Gostava de palavras. Aprendida uma nova, repetia, repetia e repetia, até a palavra achar sentido nas coisas do seu mundo, quando essa se encaixava em algo, se satisfazia, olhava para a coisa, reinventava o mundo.
Nédio era um vaga-lume quando apagavam o sol, andava pelas ruas seguido por algumas crianças, sentava e contava histórias de peixes voadores, peixes-homem, peixes e peixes-galinha, peixes vendados, peixes que falam e em especial de peixes-vaga-lumes-florescentes.

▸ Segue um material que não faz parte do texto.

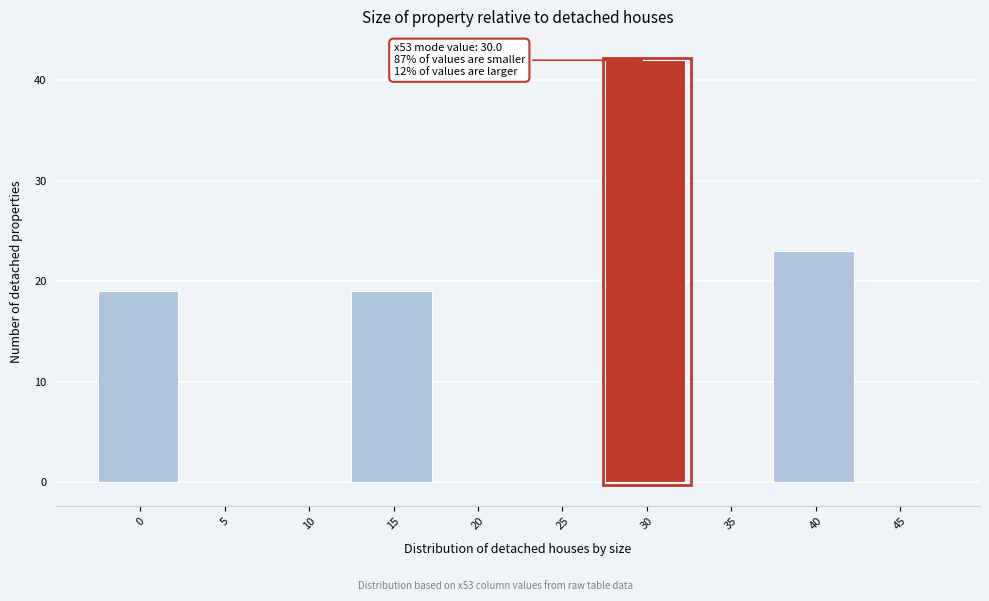

Reading left to right, what are all the values shown in this chart?

0=19	5=0	10=0	15=19	20=0	25=0	30=42	35=0	40=23	45=0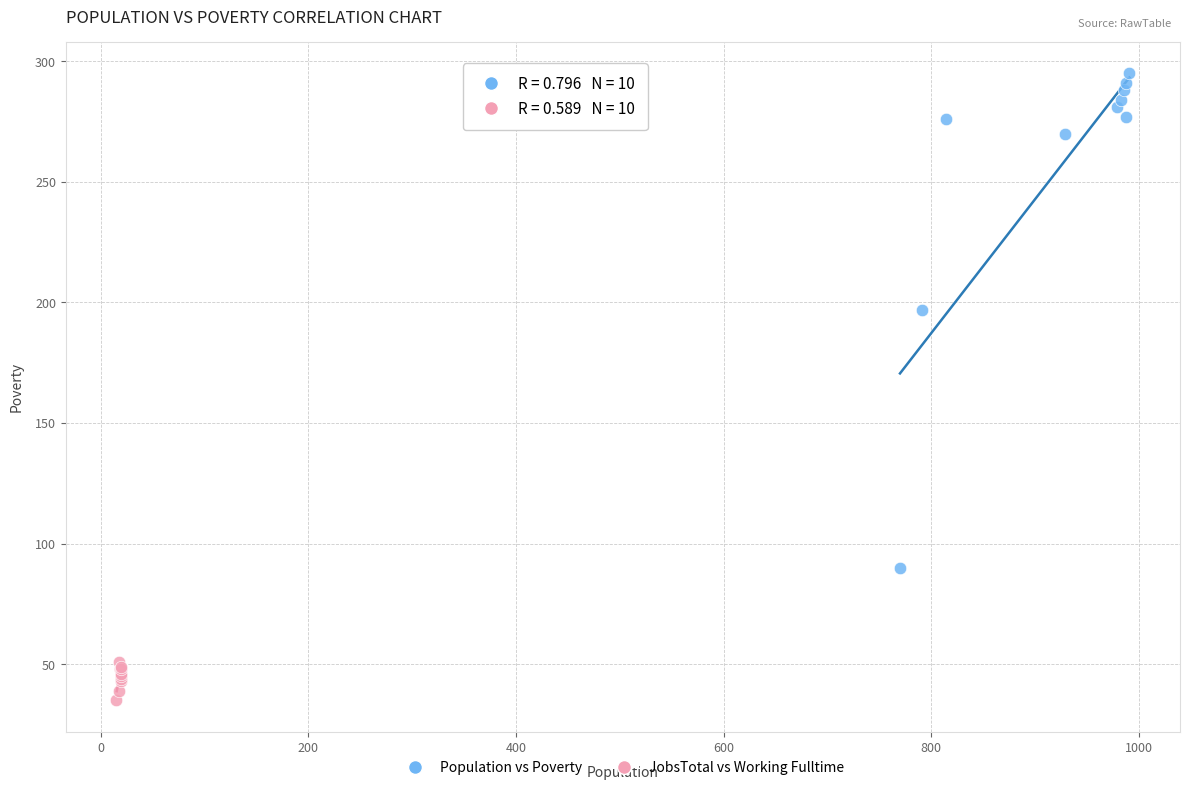

Which series contains the highest Y value?

Population vs Poverty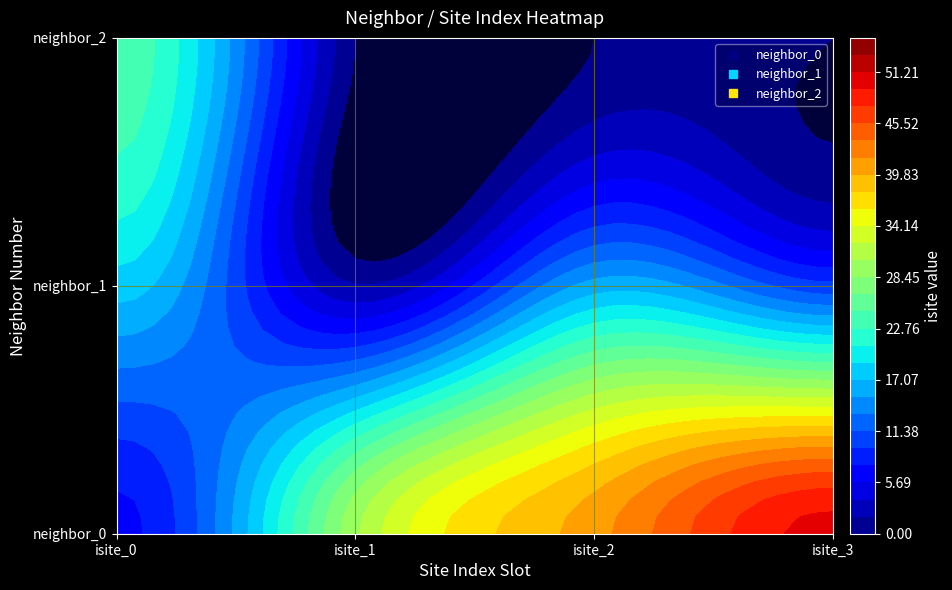

How many positive values does the 2 series have?

1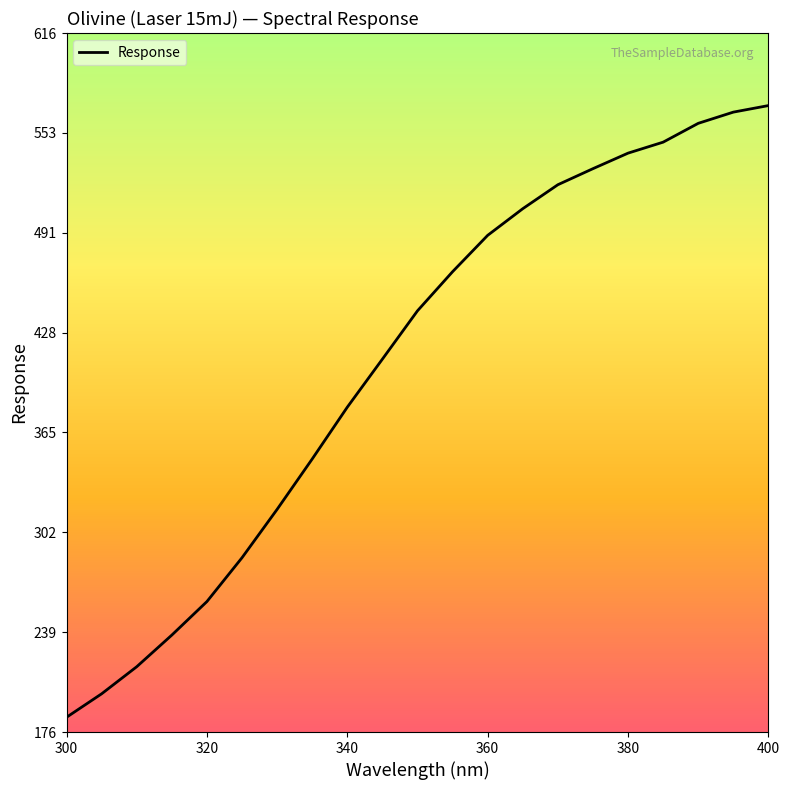

What is the greatest value displayed?

570.5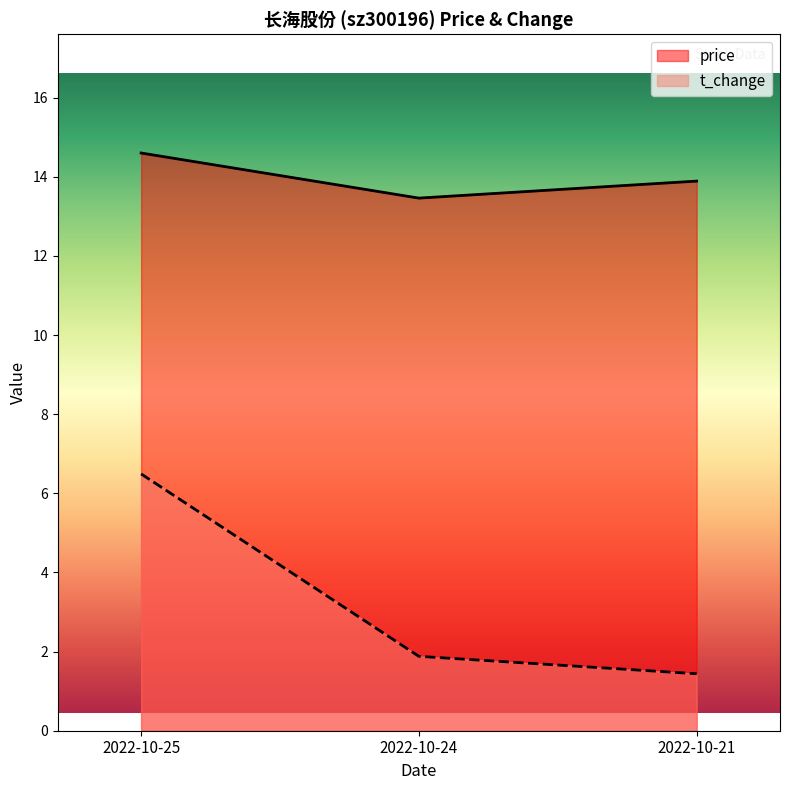

Which category has the highest value across all series?

2022-10-25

Peixe-vuava, cansado de ser pássaro, resolveu ser só peixe, deixou-se cair, virou só peixe no lago, as assas soltas no ar, caíram na terra, veio a chuva e plantou, nasceu só pássaro. Peixe-tagarela era cantor, apaixonado e não
correspondido, ficou quieto, entrou no mar - o barulho do mar é seu murmúrio de coração partido e o sal vem de suas lágrimas. O peixe-homem, cansado de ser duplo, escolheu ser só homem. Agora esquecida a parte peixe, o homem só faz outro homem e come peixe.
III.
Uma estrela cadente. Nédio subiu aos céus, foi consumido por não conseguir ser nem homem nem peixe, triste á esquerda, arranca pedaços do próprio corpo e atira para a Terra. Com alguma sorte é possível ver um pedaço que cai, não chega a tocar o solo e se desfaz na escuridão. E a noite continua acendendo vaga-lumes.